==== Material for the task ====

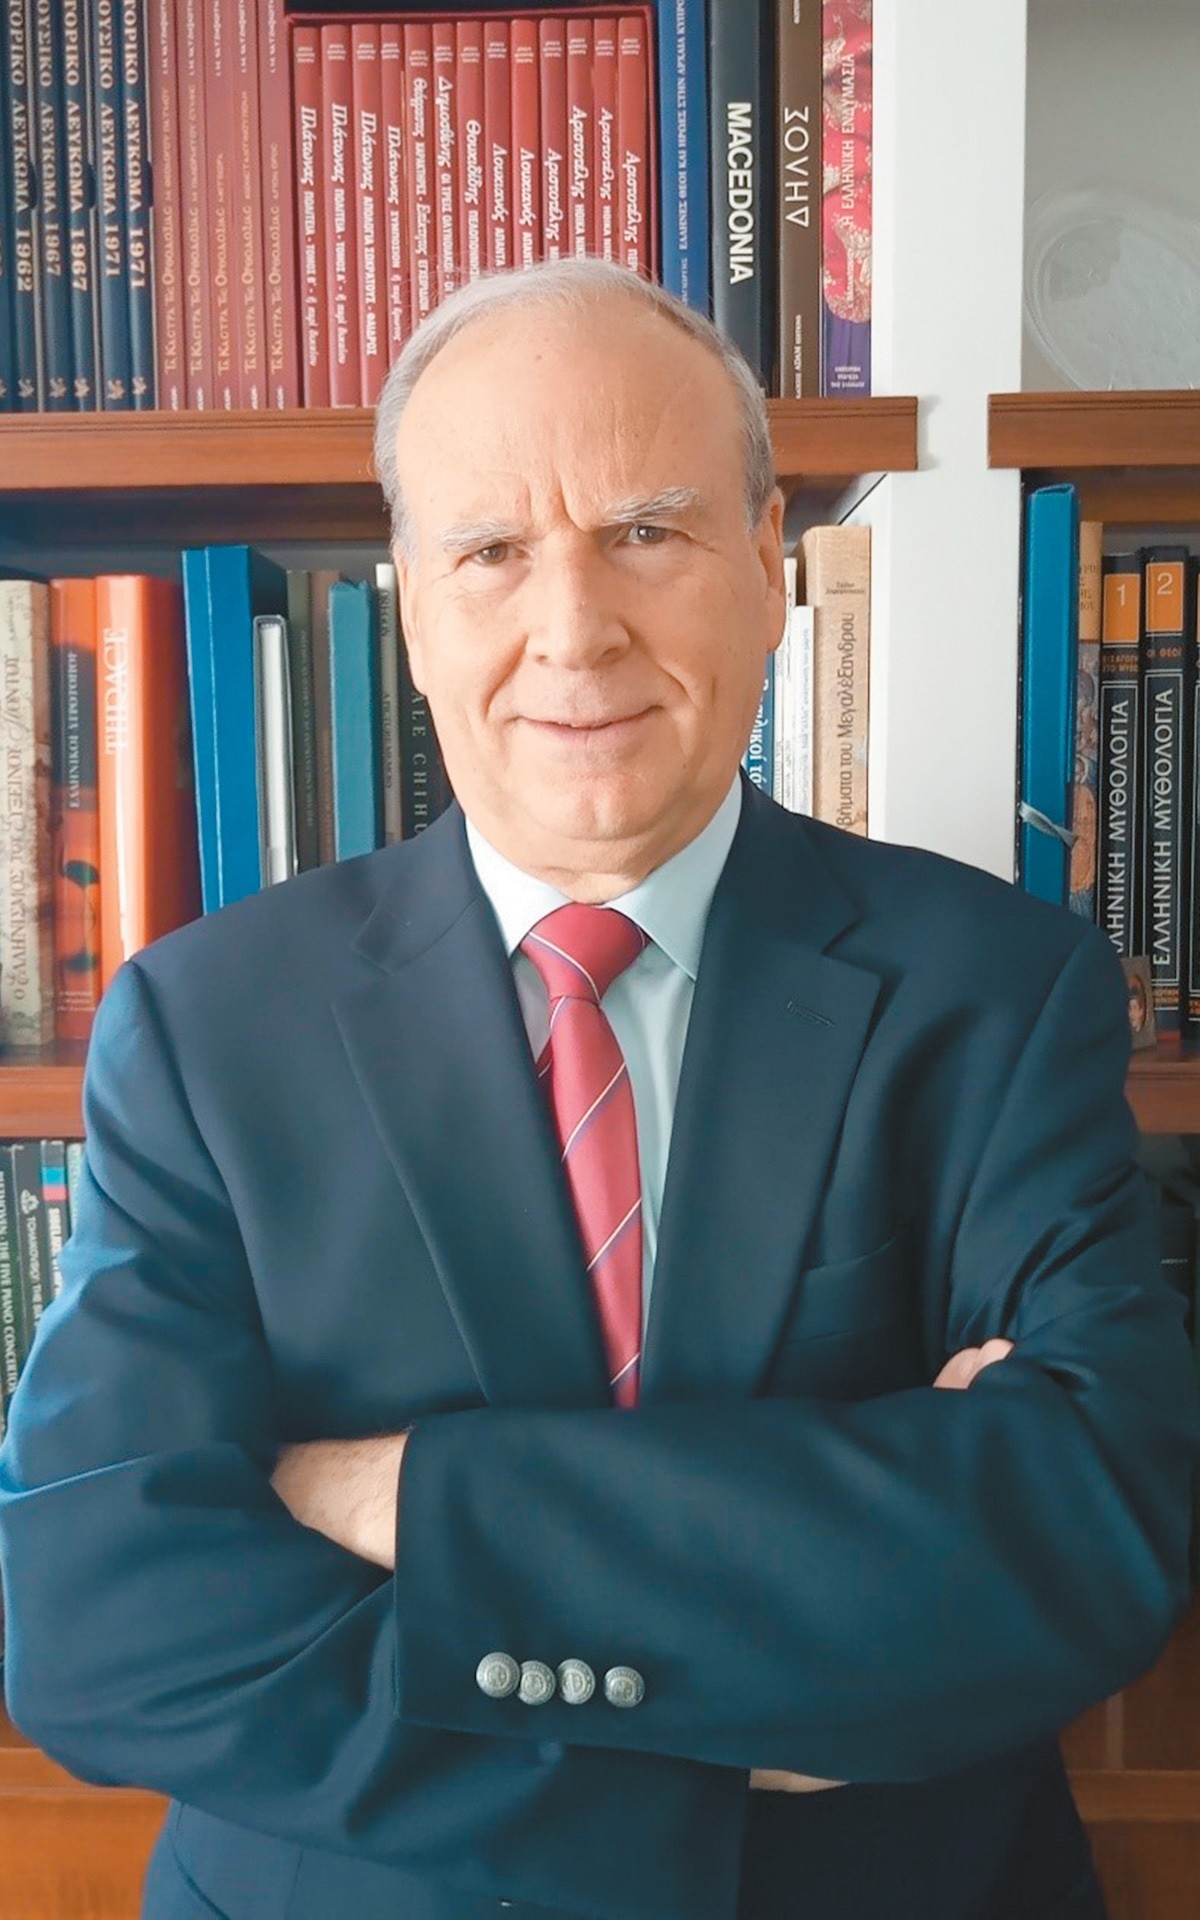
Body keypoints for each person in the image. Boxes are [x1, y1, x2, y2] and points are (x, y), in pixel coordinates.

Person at [0, 259, 1196, 1920]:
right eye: (492, 551)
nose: (575, 630)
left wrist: (400, 1496)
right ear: (415, 612)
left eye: (645, 530)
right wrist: (716, 1725)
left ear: (767, 568)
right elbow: (96, 1625)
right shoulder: (205, 1029)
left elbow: (1091, 1539)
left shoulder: (999, 989)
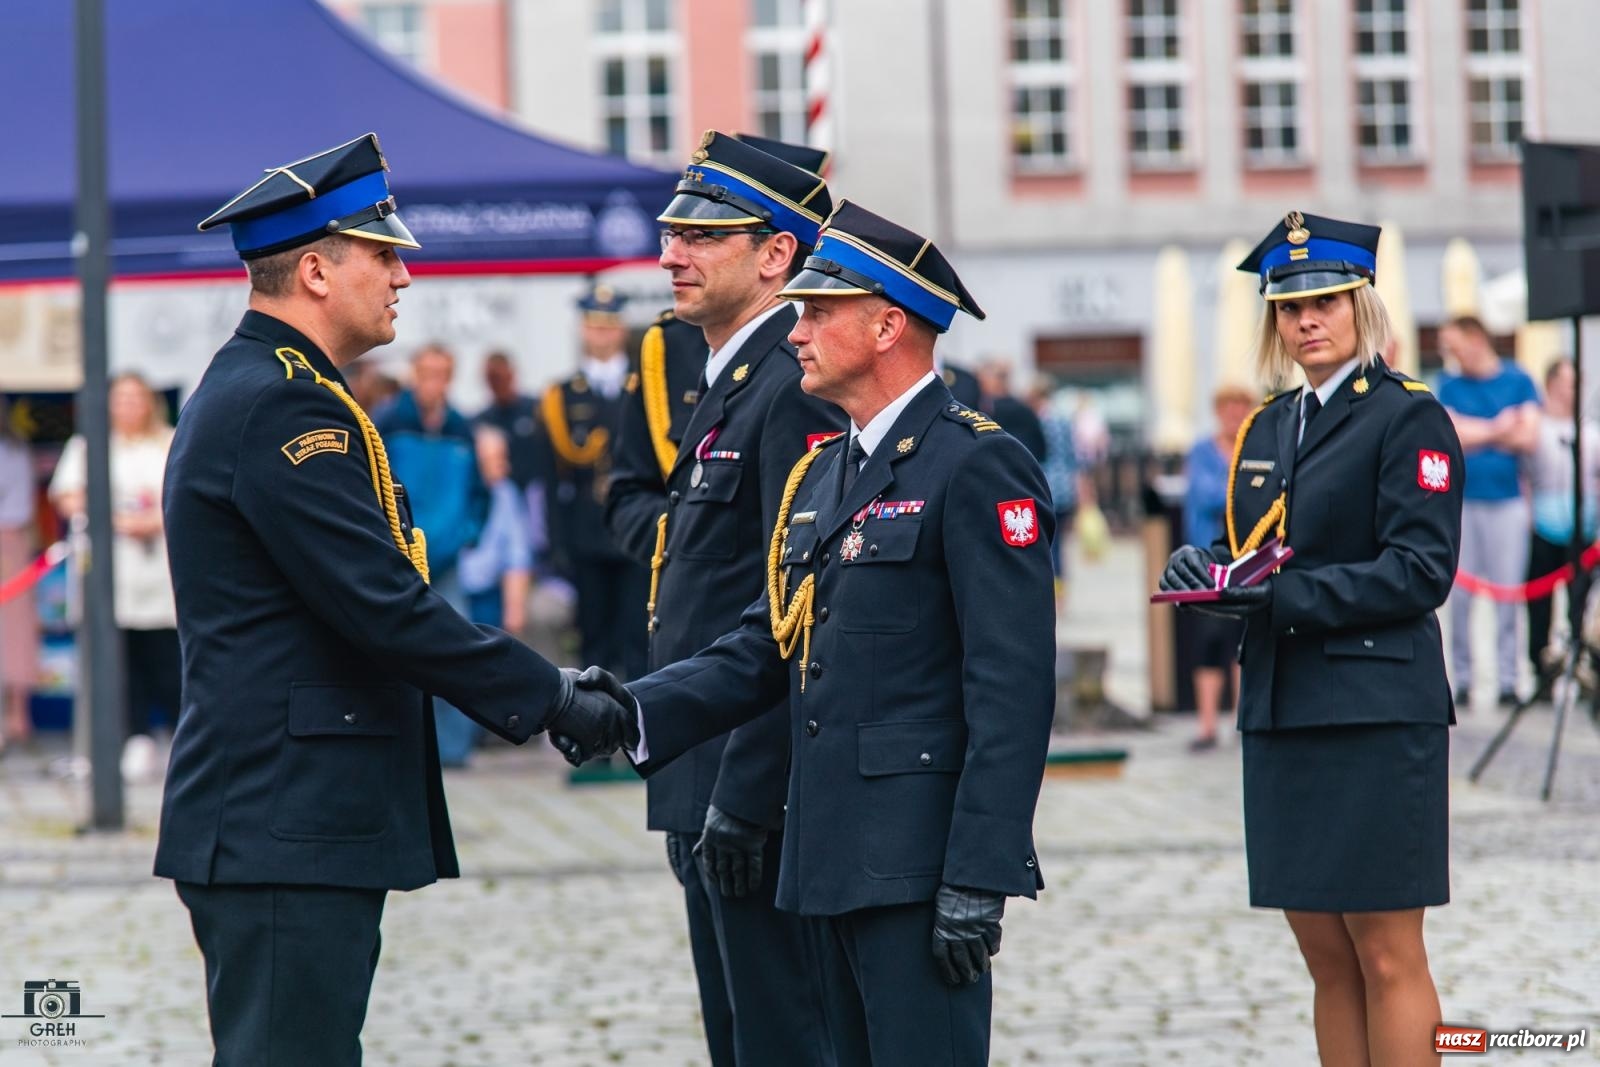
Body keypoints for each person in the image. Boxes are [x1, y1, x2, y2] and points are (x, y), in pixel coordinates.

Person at [155, 133, 630, 1066]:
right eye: (383, 254)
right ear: (319, 271)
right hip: (283, 815)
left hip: (288, 813)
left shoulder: (282, 389)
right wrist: (551, 696)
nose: (403, 274)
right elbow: (382, 604)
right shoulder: (283, 404)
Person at [588, 201, 1058, 1064]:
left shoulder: (976, 462)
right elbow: (765, 644)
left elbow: (1013, 687)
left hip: (919, 867)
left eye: (816, 312)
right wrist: (630, 709)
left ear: (887, 325)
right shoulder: (822, 470)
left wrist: (979, 875)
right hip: (826, 857)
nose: (796, 332)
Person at [1160, 211, 1463, 1066]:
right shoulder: (1266, 427)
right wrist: (1207, 570)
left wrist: (1280, 595)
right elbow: (1258, 551)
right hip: (1285, 706)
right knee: (1325, 959)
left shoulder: (1408, 418)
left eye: (1326, 300)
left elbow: (1419, 570)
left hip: (1374, 709)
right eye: (1290, 307)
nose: (1307, 320)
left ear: (1362, 307)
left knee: (1386, 952)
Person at [603, 131, 843, 1067]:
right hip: (703, 772)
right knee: (739, 1037)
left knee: (785, 1036)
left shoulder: (792, 385)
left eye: (704, 237)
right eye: (673, 235)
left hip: (755, 785)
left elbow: (796, 608)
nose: (672, 255)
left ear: (777, 254)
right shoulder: (731, 377)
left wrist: (742, 789)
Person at [49, 373, 180, 780]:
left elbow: (185, 492)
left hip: (159, 571)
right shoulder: (88, 446)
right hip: (112, 573)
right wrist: (118, 520)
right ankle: (133, 737)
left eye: (135, 398)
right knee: (119, 660)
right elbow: (69, 496)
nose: (128, 407)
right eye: (120, 399)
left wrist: (150, 521)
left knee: (167, 658)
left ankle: (179, 736)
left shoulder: (169, 441)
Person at [376, 342, 489, 767]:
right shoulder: (389, 421)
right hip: (399, 556)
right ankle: (404, 747)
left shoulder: (462, 427)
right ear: (414, 373)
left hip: (448, 562)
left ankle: (453, 750)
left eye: (442, 372)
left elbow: (480, 493)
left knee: (457, 650)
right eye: (427, 372)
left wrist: (468, 533)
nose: (433, 381)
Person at [536, 283, 651, 685]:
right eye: (594, 326)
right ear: (584, 331)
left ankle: (638, 735)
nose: (602, 334)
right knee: (592, 639)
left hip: (637, 529)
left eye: (609, 325)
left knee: (640, 639)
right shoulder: (563, 395)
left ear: (621, 330)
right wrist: (555, 542)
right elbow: (551, 479)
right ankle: (595, 733)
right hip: (586, 531)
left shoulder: (644, 388)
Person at [1437, 314, 1539, 707]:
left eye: (1454, 343)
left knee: (1507, 595)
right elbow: (1450, 435)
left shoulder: (1517, 379)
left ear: (1476, 338)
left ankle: (1509, 679)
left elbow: (1528, 436)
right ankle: (1462, 677)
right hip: (1462, 503)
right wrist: (1500, 428)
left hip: (1507, 502)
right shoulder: (1450, 384)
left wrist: (1476, 431)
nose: (1450, 353)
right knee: (1460, 597)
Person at [1180, 382, 1258, 751]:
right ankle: (1207, 724)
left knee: (1245, 642)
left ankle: (1242, 720)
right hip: (1209, 559)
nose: (1235, 414)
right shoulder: (1201, 451)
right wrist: (1244, 489)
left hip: (1251, 558)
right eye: (1229, 407)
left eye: (1241, 406)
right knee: (1209, 642)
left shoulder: (1258, 448)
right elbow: (1209, 496)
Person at [1524, 358, 1600, 674]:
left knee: (1580, 602)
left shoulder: (1592, 433)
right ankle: (1540, 665)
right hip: (1542, 525)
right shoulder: (1534, 428)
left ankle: (1581, 664)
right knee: (1539, 604)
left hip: (1582, 529)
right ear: (1553, 384)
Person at [0, 401, 38, 753]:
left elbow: (17, 508)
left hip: (7, 541)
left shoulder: (12, 451)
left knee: (12, 630)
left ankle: (16, 716)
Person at [475, 350, 542, 492]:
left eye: (501, 377)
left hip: (536, 492)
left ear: (512, 375)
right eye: (493, 378)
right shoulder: (482, 421)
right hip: (502, 496)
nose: (498, 383)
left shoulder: (537, 410)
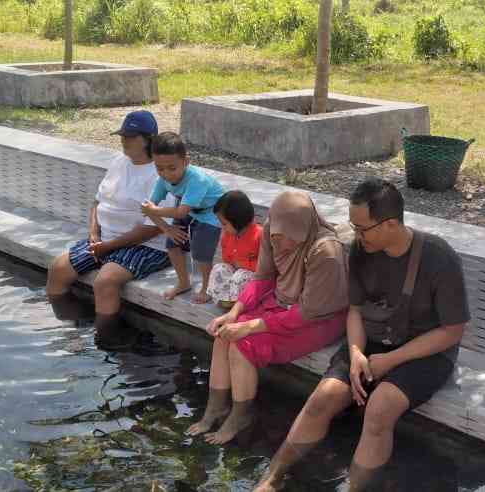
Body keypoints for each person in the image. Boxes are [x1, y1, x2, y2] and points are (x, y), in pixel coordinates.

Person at [255, 179, 470, 492]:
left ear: (391, 224)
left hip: (426, 351)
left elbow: (452, 332)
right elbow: (355, 310)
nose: (354, 234)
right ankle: (272, 478)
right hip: (370, 340)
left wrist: (390, 360)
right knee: (321, 400)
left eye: (361, 228)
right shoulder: (360, 249)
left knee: (379, 410)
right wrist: (356, 353)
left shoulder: (439, 257)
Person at [187, 191, 349, 445]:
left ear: (301, 228)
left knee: (243, 344)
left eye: (286, 237)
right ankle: (216, 407)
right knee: (224, 335)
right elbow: (263, 278)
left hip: (318, 318)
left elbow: (308, 312)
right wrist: (235, 312)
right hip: (280, 304)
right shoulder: (271, 232)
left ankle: (241, 415)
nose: (279, 243)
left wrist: (251, 326)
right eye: (275, 236)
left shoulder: (325, 251)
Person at [45, 110, 170, 349]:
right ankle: (76, 325)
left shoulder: (158, 172)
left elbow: (153, 229)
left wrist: (108, 246)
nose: (124, 140)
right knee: (58, 269)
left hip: (144, 245)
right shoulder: (118, 162)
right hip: (105, 240)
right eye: (122, 134)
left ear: (148, 139)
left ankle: (106, 340)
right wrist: (94, 235)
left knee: (105, 281)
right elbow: (97, 202)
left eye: (130, 136)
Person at [140, 132, 225, 304]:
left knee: (201, 253)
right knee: (172, 244)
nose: (166, 174)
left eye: (172, 168)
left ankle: (206, 287)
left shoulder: (197, 180)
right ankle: (184, 282)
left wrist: (154, 210)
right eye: (159, 168)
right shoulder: (162, 179)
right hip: (189, 209)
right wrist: (167, 229)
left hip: (212, 212)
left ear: (186, 161)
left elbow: (180, 213)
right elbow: (147, 209)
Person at [206, 190, 262, 310]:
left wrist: (244, 264)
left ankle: (240, 305)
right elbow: (226, 258)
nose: (223, 227)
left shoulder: (259, 236)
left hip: (254, 281)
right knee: (219, 268)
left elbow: (266, 266)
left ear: (238, 220)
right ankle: (224, 300)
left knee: (241, 276)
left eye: (225, 224)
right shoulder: (228, 234)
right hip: (235, 275)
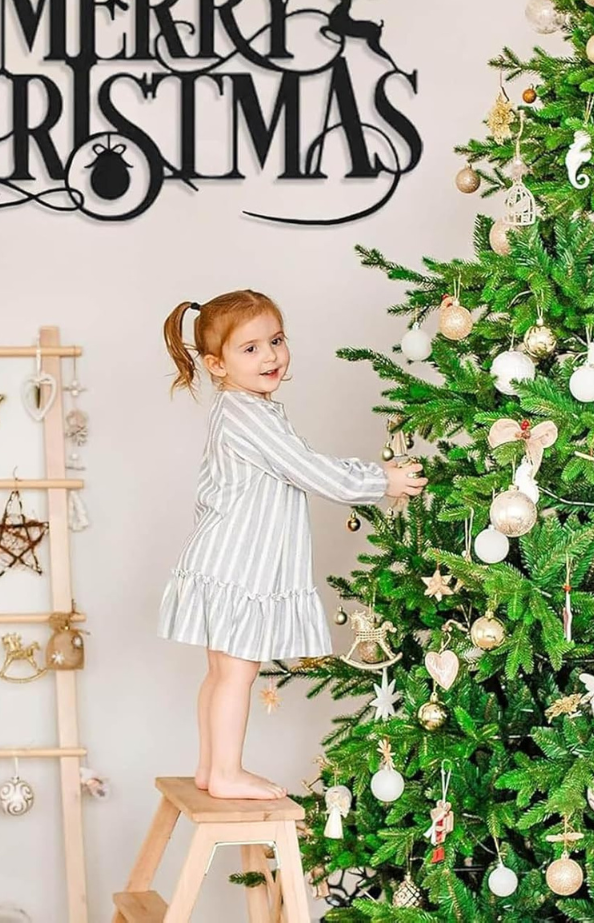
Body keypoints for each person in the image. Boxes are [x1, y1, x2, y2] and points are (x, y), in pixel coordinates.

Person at [158, 290, 427, 800]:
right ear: (216, 364)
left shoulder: (238, 409)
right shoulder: (248, 416)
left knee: (221, 674)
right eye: (251, 349)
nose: (271, 356)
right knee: (235, 674)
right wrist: (381, 480)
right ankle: (226, 772)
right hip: (240, 567)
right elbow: (308, 469)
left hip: (223, 557)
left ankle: (210, 767)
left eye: (276, 341)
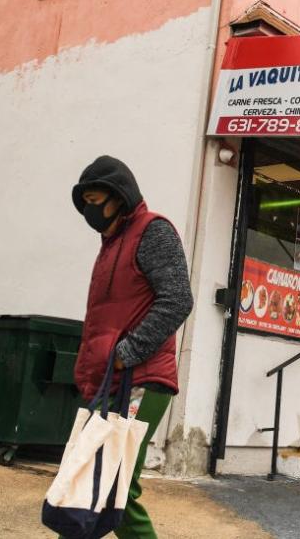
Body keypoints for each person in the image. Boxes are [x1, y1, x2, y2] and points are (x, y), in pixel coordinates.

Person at [71, 155, 193, 538]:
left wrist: (126, 353)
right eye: (84, 201)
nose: (89, 209)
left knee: (113, 488)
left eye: (95, 199)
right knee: (86, 485)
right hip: (111, 381)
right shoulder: (111, 245)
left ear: (118, 196)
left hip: (140, 378)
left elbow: (177, 299)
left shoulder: (152, 231)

====

Instructions to follow: Give again, word for word, every line from the one holding "left eye: (95, 199)" to the end of the data.

Response box:
left eye: (95, 199)
right knee: (86, 485)
right hip: (111, 381)
right shoulder: (111, 245)
left ear: (118, 196)
left hip: (140, 378)
left elbow: (177, 299)
left shoulder: (152, 231)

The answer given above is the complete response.